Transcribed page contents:
####################
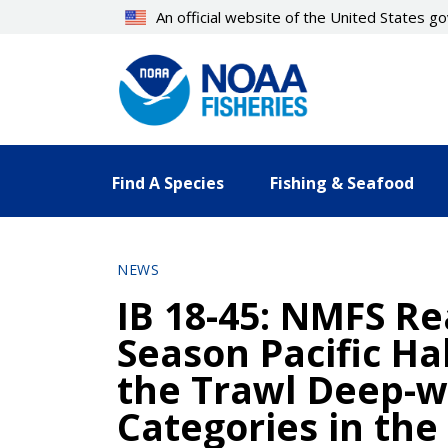
Skip
An official website of the United States 
to
main
content
Find A Species
Fishing & Seafood
NEWS
IB 18-45: NMFS Re
Season Pacific Ha
the Trawl Deep-w
Categories in the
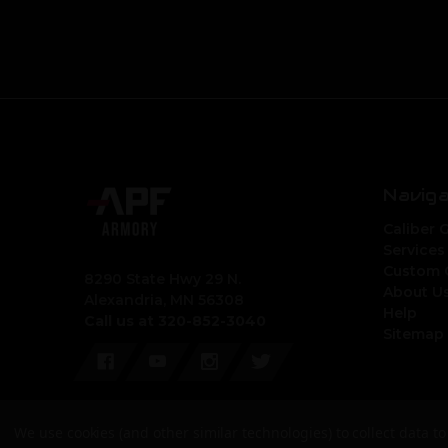
Navig
Caliber 
Services
Custom 
8290 State Hwy 29 N.
About U
Alexandria, MN 56308
Help
Call us at 320-852-3040
Sitemap
We use cookies (and other similar technologies) to collect data 
© 2026 APF Armory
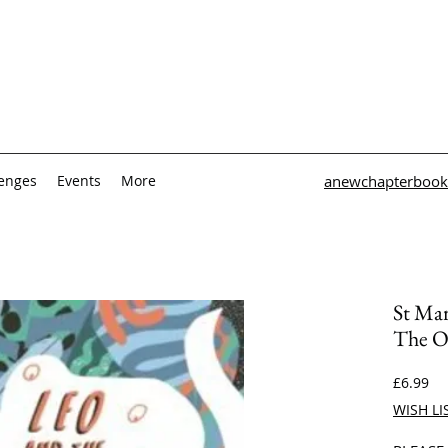
lenges
Events
More
anewchapterbook
St Mar
The O
Pri
£6.99
WISH LI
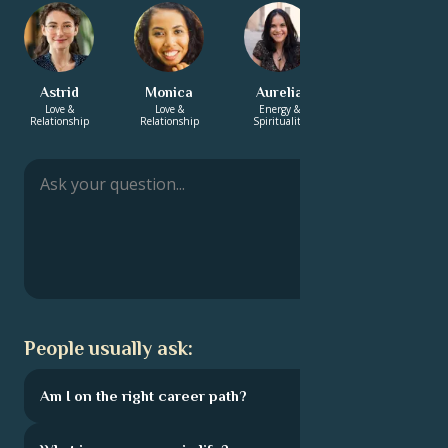
Astrid
Monica
Aurelia
Suraj
Love &
Love &
Energy &
Energy &
Relationship
Relationship
Spirituality
Spirituality
People usually ask:
Am I on the right career path?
####################
* **TASK DIRECTIONS**: Please, without any pictures, retype the records exactly as they appear.

* **ANSWER SECTION**:
Skip
An official website of the United States 
to
main
content
Find A Species
Fishing & Seafood
NEWS
IB 18-45: NMFS Re
Season Pacific Ha
the Trawl Deep-w
Categories in the
Navig
Caliber 
Services
Custom 
8290 State Hwy 29 N.
About U
Alexandria, MN 56308
Help
Call us at 320-852-3040
Sitemap
We use cookies (and other similar technologies) to collect data 
© 2026 APF Armory
lenges
Events
More
anewchapterbook
St Mar
The O
Pri
£6.99
WISH LI
Astrid
Monica
Aurelia
Suraj
Love &
Love &
Energy &
Energy &
Relationship
Relationship
Spirituality
Spirituality
People usually ask:
Am I on the right career path?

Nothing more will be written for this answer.